+++ Data under study

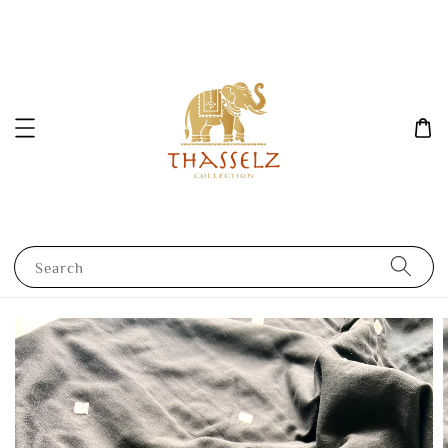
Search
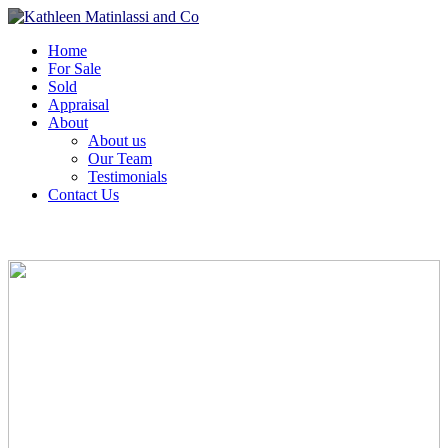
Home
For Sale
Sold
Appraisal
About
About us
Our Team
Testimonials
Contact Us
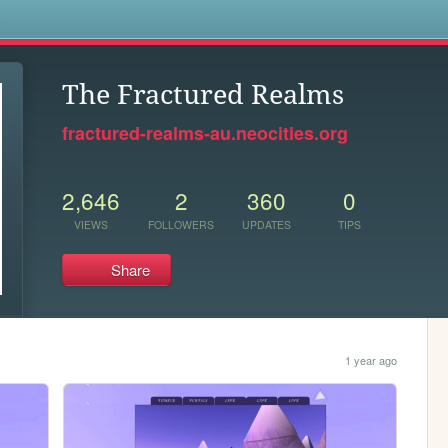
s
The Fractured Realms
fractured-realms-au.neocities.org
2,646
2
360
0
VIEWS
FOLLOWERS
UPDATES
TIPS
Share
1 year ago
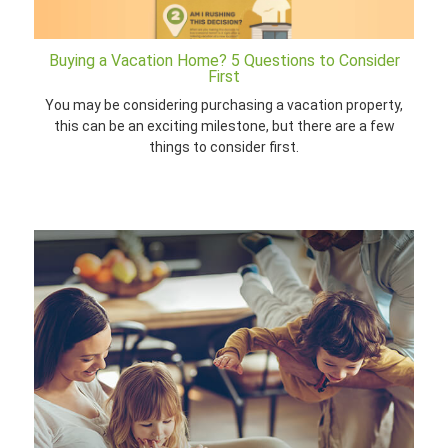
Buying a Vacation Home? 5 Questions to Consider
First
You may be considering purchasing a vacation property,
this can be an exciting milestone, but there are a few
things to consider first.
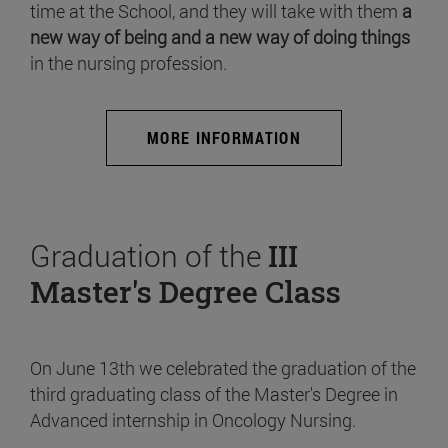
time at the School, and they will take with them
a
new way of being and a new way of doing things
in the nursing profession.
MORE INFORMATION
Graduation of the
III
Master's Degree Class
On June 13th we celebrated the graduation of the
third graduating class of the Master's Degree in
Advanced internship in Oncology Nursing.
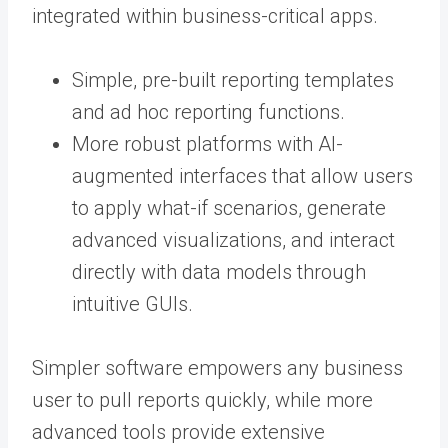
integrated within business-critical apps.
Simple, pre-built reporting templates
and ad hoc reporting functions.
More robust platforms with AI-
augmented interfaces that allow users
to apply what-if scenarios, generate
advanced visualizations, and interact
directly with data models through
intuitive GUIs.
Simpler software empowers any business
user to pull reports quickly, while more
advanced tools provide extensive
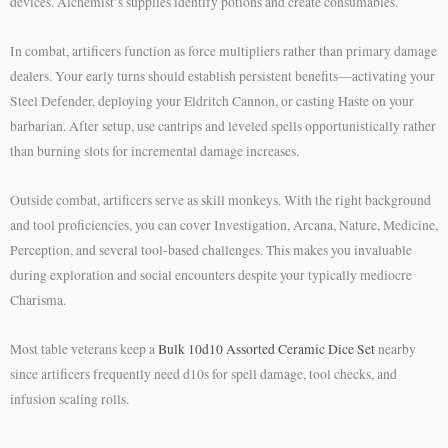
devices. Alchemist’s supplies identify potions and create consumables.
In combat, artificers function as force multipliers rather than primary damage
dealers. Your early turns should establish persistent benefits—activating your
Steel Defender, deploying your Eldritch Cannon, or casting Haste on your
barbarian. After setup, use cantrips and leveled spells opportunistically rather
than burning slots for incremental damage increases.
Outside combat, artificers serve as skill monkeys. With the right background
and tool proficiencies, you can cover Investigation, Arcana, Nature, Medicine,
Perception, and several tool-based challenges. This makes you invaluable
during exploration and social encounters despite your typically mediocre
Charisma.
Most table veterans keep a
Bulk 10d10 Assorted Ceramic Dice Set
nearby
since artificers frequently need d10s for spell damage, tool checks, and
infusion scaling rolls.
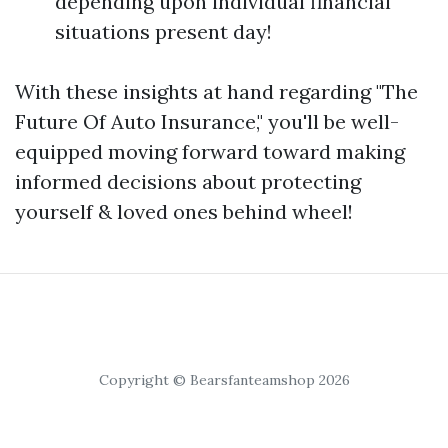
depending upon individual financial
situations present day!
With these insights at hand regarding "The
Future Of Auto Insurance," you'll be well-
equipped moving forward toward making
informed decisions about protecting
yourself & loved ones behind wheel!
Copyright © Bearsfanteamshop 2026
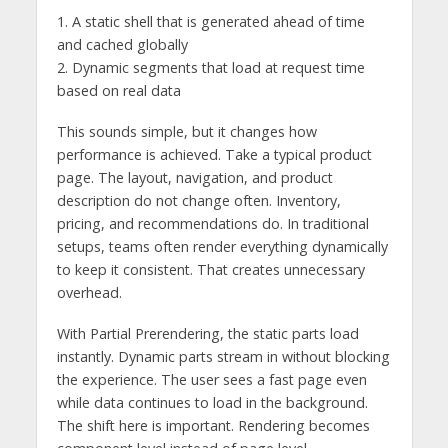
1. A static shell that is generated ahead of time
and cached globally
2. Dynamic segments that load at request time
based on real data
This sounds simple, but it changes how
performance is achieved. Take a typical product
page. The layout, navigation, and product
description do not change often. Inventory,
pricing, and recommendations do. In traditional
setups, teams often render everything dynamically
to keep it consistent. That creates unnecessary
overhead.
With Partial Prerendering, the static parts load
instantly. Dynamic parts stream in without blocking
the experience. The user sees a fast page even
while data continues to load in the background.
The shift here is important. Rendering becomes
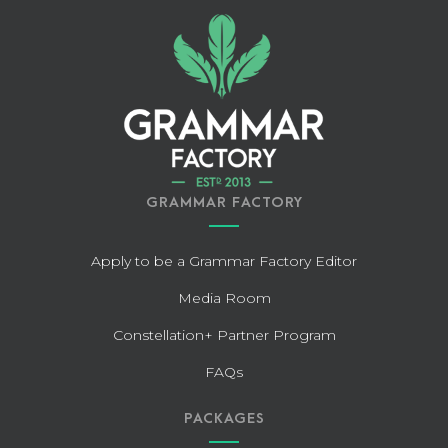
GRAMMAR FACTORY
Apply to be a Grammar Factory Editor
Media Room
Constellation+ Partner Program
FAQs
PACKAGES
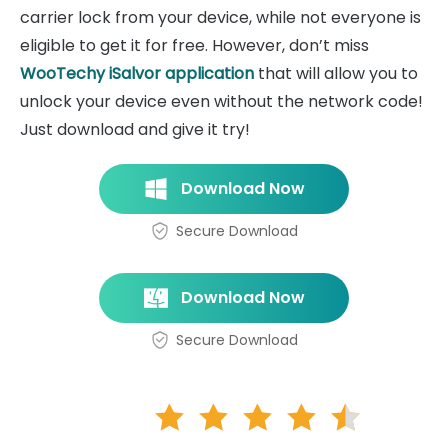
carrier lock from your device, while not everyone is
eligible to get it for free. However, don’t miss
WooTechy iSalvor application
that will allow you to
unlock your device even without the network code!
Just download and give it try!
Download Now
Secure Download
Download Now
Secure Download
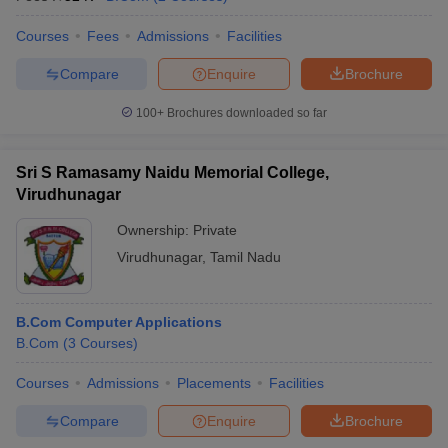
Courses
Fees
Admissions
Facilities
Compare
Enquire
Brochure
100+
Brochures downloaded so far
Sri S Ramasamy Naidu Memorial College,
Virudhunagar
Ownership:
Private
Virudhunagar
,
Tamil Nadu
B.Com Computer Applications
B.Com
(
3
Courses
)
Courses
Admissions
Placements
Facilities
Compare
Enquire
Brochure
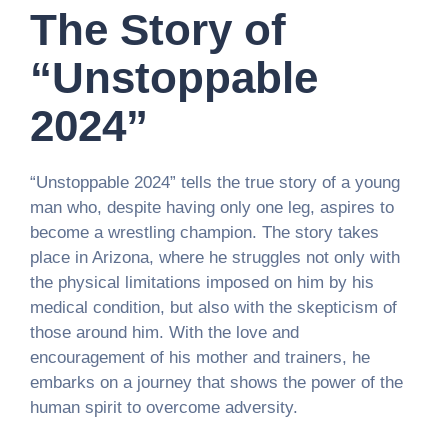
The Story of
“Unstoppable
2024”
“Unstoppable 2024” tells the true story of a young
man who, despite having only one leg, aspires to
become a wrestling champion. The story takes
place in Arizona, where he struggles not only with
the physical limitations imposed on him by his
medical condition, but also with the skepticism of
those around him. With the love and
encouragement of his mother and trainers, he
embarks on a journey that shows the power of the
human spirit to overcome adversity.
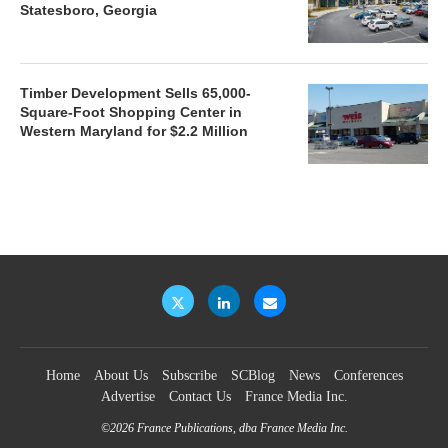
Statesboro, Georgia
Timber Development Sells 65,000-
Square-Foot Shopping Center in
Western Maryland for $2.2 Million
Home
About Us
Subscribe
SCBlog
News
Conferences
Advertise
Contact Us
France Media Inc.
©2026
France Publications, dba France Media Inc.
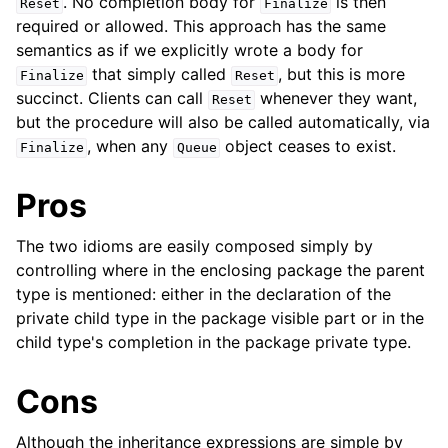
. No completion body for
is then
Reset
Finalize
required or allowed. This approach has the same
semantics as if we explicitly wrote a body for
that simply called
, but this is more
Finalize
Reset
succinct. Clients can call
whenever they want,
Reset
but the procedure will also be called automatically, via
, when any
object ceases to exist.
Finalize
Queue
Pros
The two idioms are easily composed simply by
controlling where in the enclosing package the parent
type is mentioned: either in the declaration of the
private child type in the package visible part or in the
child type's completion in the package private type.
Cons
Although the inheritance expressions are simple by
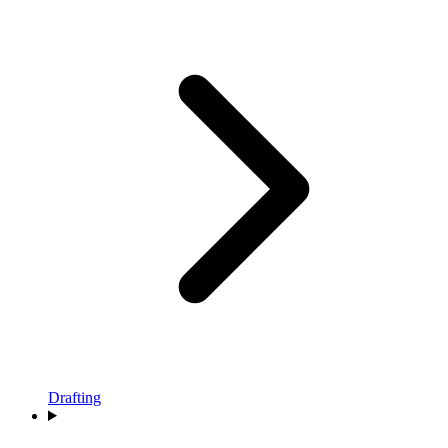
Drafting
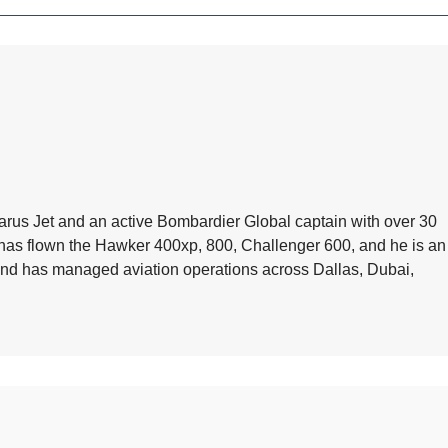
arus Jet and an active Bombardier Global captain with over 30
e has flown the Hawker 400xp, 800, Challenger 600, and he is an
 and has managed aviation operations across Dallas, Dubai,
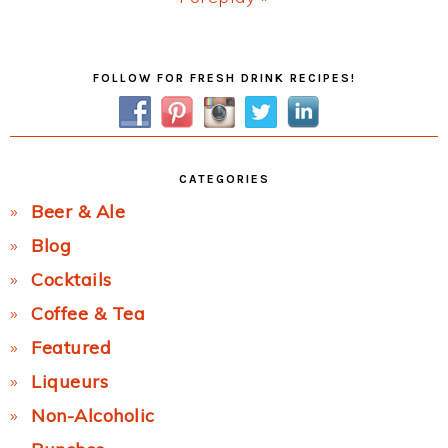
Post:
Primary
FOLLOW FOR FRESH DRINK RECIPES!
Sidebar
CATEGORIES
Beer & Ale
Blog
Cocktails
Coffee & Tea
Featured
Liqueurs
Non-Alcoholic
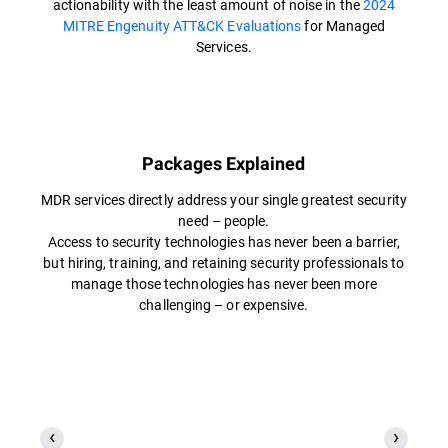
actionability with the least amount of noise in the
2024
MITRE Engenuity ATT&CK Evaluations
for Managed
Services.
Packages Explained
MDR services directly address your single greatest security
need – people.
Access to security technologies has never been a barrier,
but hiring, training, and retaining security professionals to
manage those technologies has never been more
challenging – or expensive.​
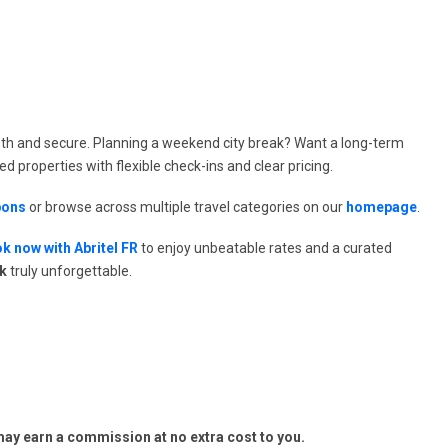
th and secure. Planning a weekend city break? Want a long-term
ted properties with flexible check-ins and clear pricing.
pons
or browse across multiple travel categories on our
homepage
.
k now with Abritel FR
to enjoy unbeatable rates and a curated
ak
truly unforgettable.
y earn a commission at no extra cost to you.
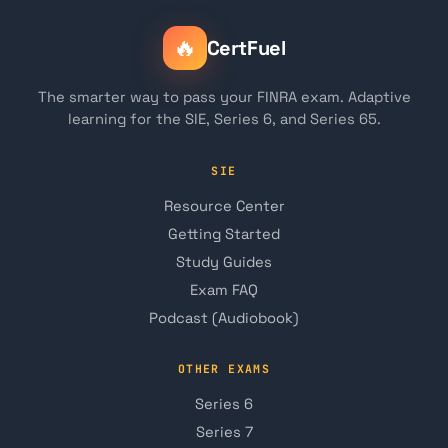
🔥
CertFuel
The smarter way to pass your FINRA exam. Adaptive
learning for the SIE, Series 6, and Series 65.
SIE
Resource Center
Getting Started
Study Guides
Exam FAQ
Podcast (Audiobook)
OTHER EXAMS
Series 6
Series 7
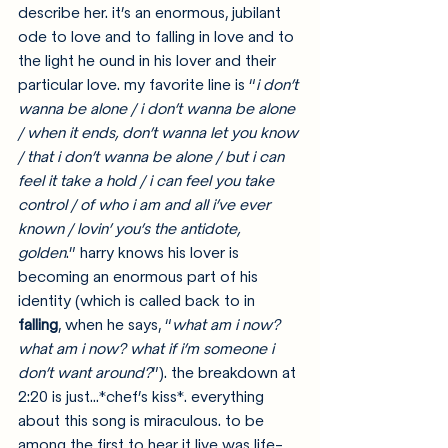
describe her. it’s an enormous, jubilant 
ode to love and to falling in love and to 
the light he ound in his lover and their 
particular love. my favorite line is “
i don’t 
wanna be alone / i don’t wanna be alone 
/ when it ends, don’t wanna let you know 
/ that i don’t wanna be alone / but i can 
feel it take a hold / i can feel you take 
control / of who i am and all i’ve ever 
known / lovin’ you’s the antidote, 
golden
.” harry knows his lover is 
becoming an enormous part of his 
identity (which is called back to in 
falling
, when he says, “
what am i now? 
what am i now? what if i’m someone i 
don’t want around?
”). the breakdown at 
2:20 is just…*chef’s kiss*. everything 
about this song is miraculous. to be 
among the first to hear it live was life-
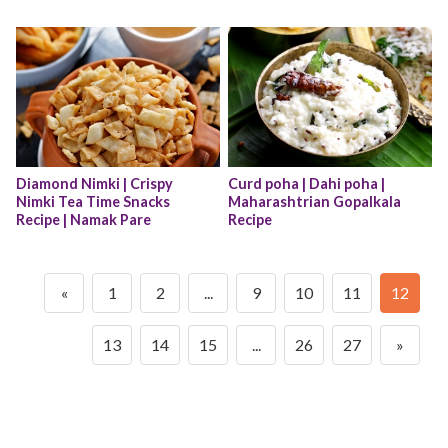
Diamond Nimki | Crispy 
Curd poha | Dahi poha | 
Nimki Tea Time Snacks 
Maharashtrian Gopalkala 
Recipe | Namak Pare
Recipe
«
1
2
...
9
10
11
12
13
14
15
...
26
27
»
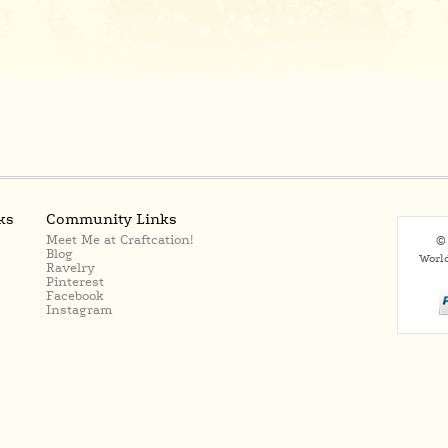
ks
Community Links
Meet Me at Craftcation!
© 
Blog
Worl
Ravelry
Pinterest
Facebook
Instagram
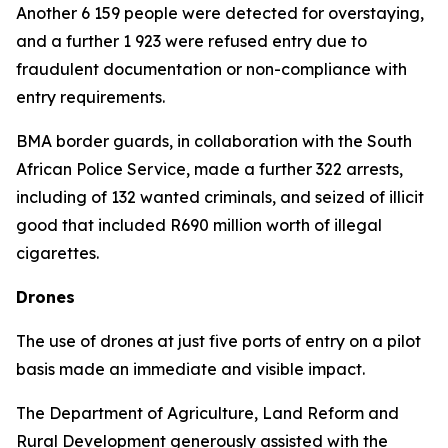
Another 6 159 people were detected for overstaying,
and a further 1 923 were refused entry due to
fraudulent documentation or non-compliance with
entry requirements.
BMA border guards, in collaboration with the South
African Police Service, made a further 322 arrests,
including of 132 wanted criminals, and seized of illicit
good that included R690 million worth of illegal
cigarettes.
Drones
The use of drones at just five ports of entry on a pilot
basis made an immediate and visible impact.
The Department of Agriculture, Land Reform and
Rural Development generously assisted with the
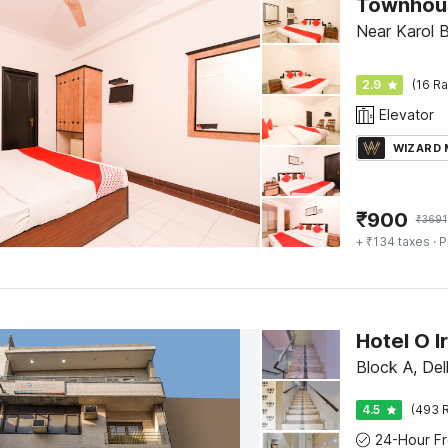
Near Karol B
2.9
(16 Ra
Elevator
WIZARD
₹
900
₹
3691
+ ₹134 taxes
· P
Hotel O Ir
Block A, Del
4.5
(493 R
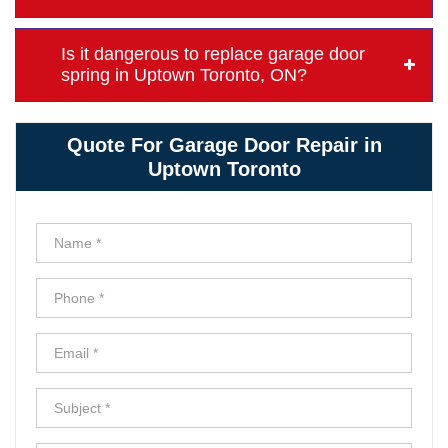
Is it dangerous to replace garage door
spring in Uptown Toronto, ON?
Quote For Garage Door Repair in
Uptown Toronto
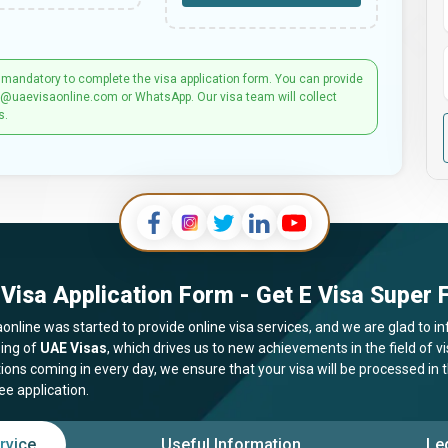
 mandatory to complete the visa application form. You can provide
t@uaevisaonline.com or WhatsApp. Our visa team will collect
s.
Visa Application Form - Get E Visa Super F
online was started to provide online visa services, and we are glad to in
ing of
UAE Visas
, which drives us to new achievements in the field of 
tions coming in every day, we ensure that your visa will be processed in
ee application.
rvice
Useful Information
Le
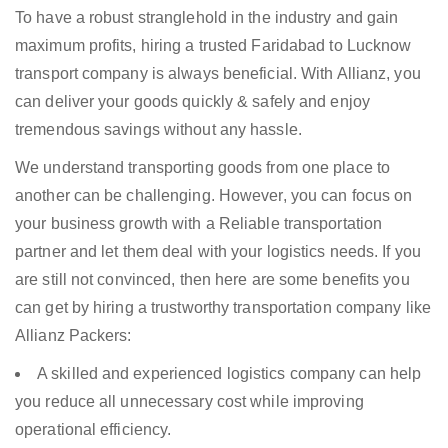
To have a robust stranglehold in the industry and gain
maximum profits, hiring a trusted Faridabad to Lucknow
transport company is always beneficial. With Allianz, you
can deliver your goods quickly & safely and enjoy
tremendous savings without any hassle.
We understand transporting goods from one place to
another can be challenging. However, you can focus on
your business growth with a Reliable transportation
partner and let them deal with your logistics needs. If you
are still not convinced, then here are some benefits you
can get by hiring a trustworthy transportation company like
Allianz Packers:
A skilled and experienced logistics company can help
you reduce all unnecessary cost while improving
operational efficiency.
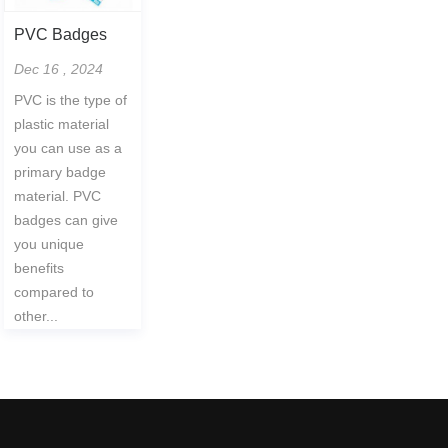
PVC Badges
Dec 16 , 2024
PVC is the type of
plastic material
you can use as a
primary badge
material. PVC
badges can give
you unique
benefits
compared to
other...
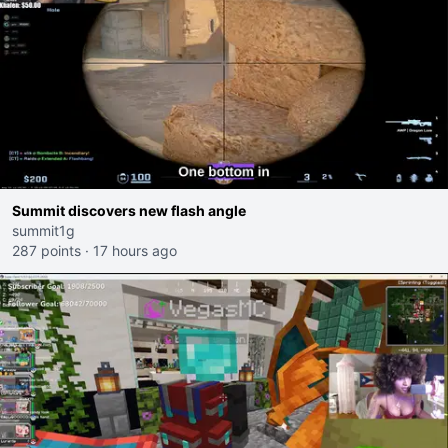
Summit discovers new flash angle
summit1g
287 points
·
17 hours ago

++++++

- [What you have to do]: Copy out, without alteration, the lines of the entries beginning with the line that contains "depending upon individual financial" and ending with the line that contains "Copyright © Bearsfanteamshop 2026", including both of those lines.

- [Task response]:
depending upon individual financial
situations present day!
With these insights at hand regarding "The
Future Of Auto Insurance," you'll be well-
equipped moving forward toward making
informed decisions about protecting
yourself & loved ones behind wheel!
Copyright © Bearsfanteamshop 2026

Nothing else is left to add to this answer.